Tatiane Ribeiro Novais, 35, cuidadora, tomava um tereré com a mãe em frente à casa. Ao saber do assunto ela já abre um sorriso: “ah, é maravilhoso né”. É assim que ela se refere a própria casa, conquistada após a dificuldade de morar com os quatro filhos pequenos em um abrigo.

“Eu estava em um abrigo, eu pagava aluguel antes, mas eu não tinha condições de pagar aluguel, eu fui despejada e fui pro abrigo com as minhas crianças. Aí do abrigo eu fiz tudinho pra ganhar a minha casa e depois de um ano eu consegui. Graças à Deus”, sorri ela. “É uma maravilha né, é muito bom, bom demais. Só de pensar que você não vai mais pagar aluguel, nossa é muito bom mesmo, pago minha água, pago minha luz”, conta ela, entusiasmada.

Tatiane, como as outras mulheres, também lembra dos filhos ao comemorar a própria casa. “Eles amam isso aqui né. Eles gostaram muito, demais da conta, é tudo diferente. Porque o dinheiro do aluguel é uma coisa que você paga e não tem volta e é dos outros. Aqui não, aqui é meu mesmo, eu conquistei sozinha, eu suei muito pra ganhar essa casa, graças à deus, tudo no meu nome, tudo certinho”, conta rindo à toa.

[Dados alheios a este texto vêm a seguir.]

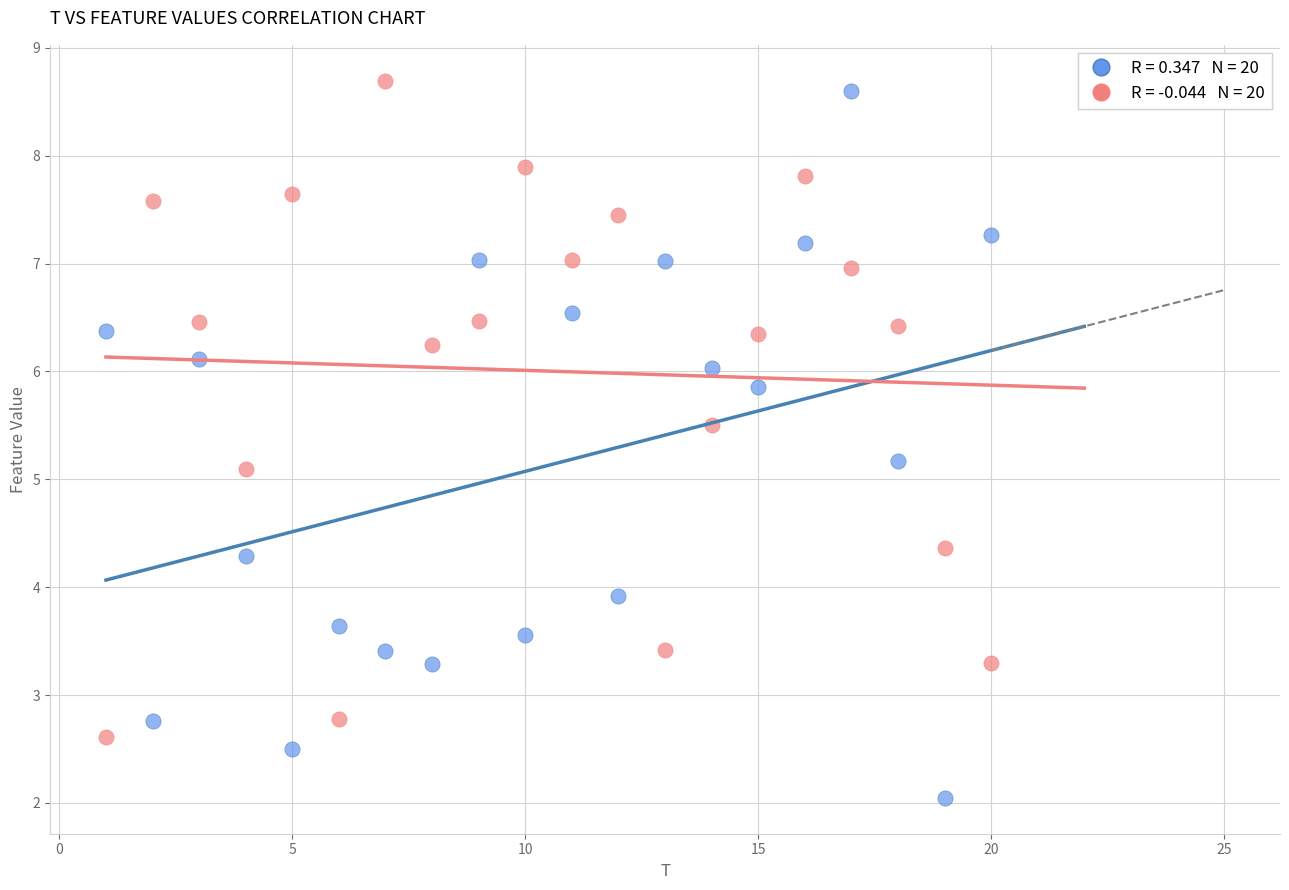

Across all data points, what is the range of Y values (max minus min)?

6.6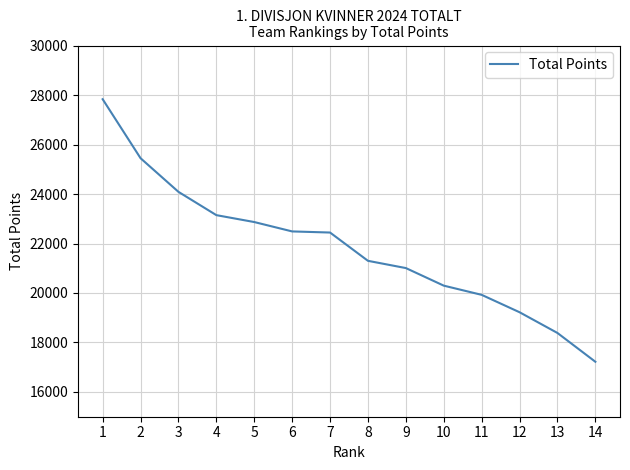

What is the smallest value displayed?

17221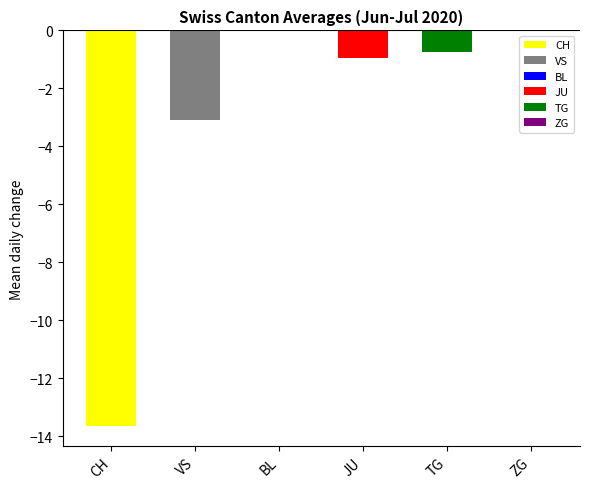

Which series has the largest total across all categories?

BL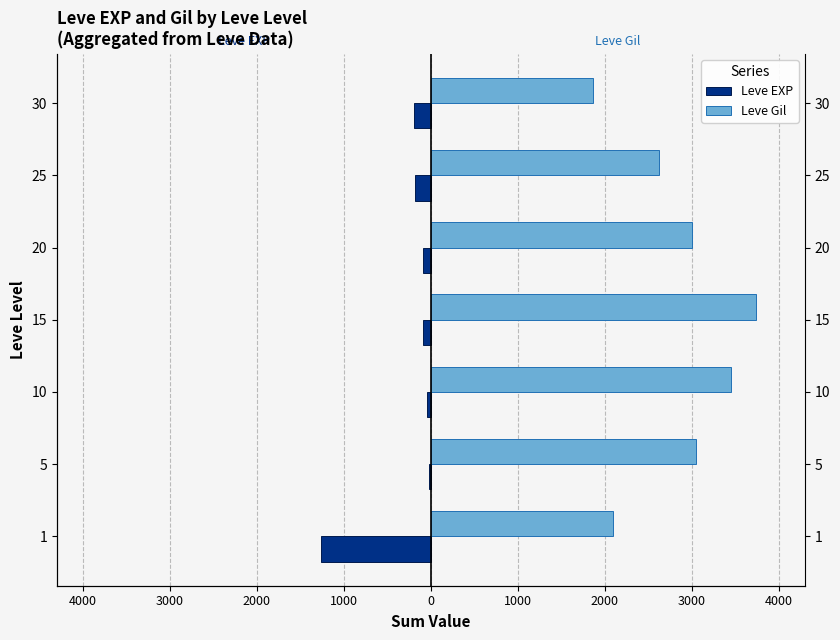

The Leve Gil series shows 3450 at 10. True or false?

True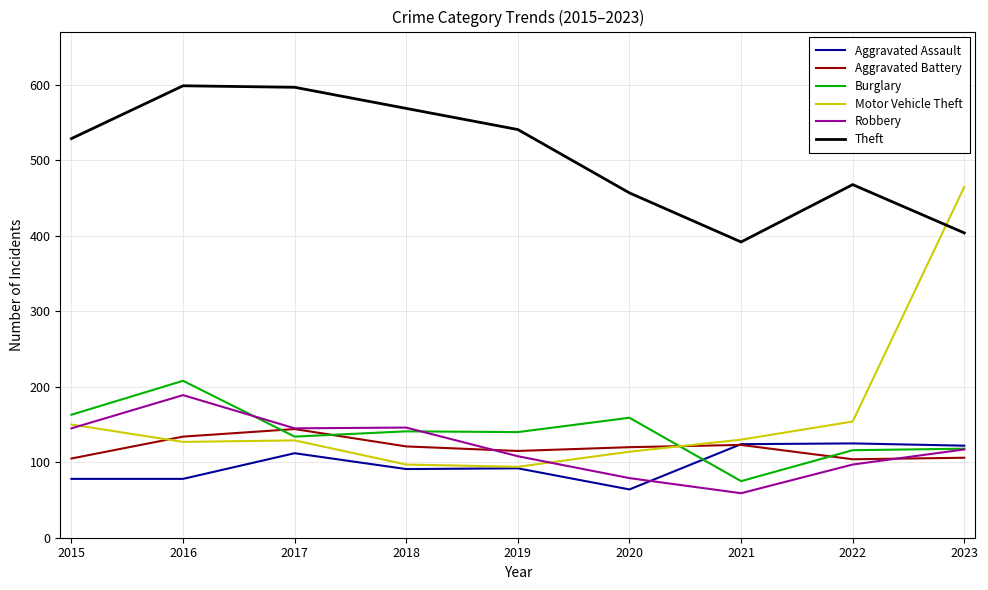

True or false: Theft and Motor Vehicle Theft cross at least once.

True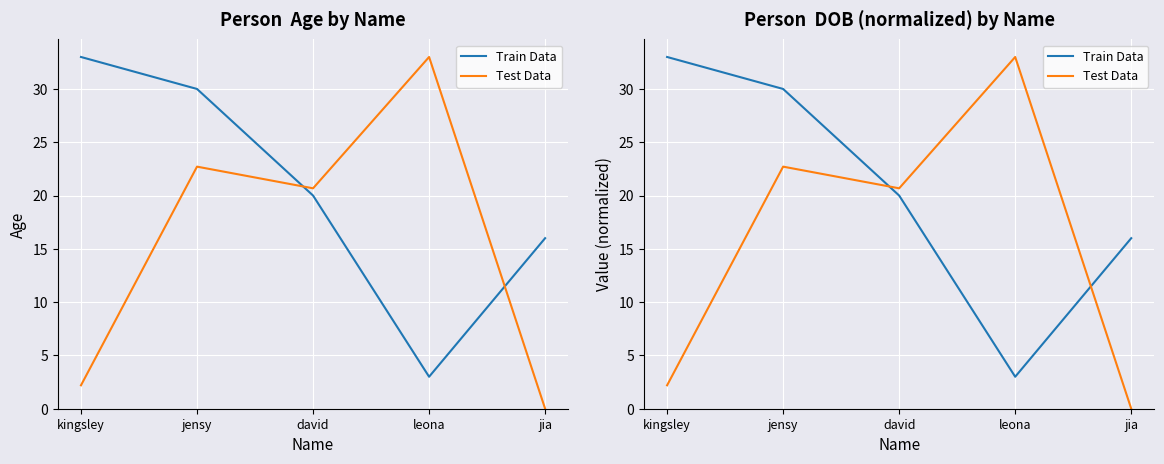

At which label does Train Data reach its minimum?

leona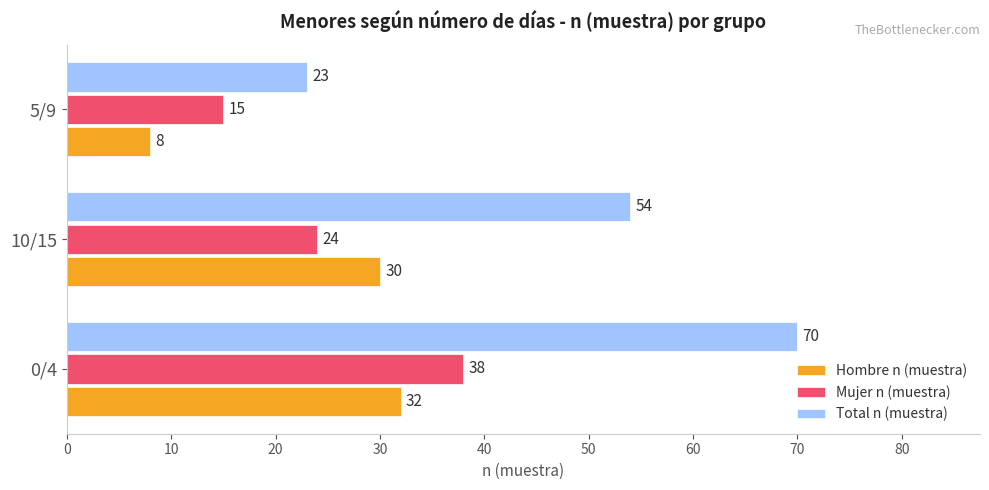

What is the difference between the highest and lowest values at 0/4?

38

Agora, ela já direciona o olhar aos problemas do bairro. No local, conforme explica, falta posto de saúde, ônibus e sinalização de trânsito. O pedido para que Campo Grande olhe mais para o Isabel Garden ela faz para o novo prefeito, Marquinhos Trad (PSD). “Que ele ajude essas famílias né. E que ajude nosso bairro, esses campinho, cheio de mato, tinha que ter um semáforo aqui. Aqui já teve acidente. Chovia aqui e o cara quase morreu, atropelado. O bairro está precisando de mais atenção. Aqui tem rua que é muito escura”.

Para conseguir a casa, a cuidadora relata que teve que se tornar uma pedra no sapato da Emha. Tatiane relata que foi à sede da Agência de habitação tantas vezes que se tornou conhecida por lá. É o conselho que ela dá para quem ainda busca pela casa própria: incomodar.

“Não pode desistir, tem que ir lá na Emha, tem que fazer a inscrição. Eu ia três vezes ao mês lá, conversava com as psicólogas, assistente social, todo mês, era três vezes por mês eu ia, nunca deixei de ir lá e elas me ajudaram muito. É só batendo o pé lá e renovando a inscrição. Não pode ficar parado. Foi assim que eu consegui. Eu suei muito”.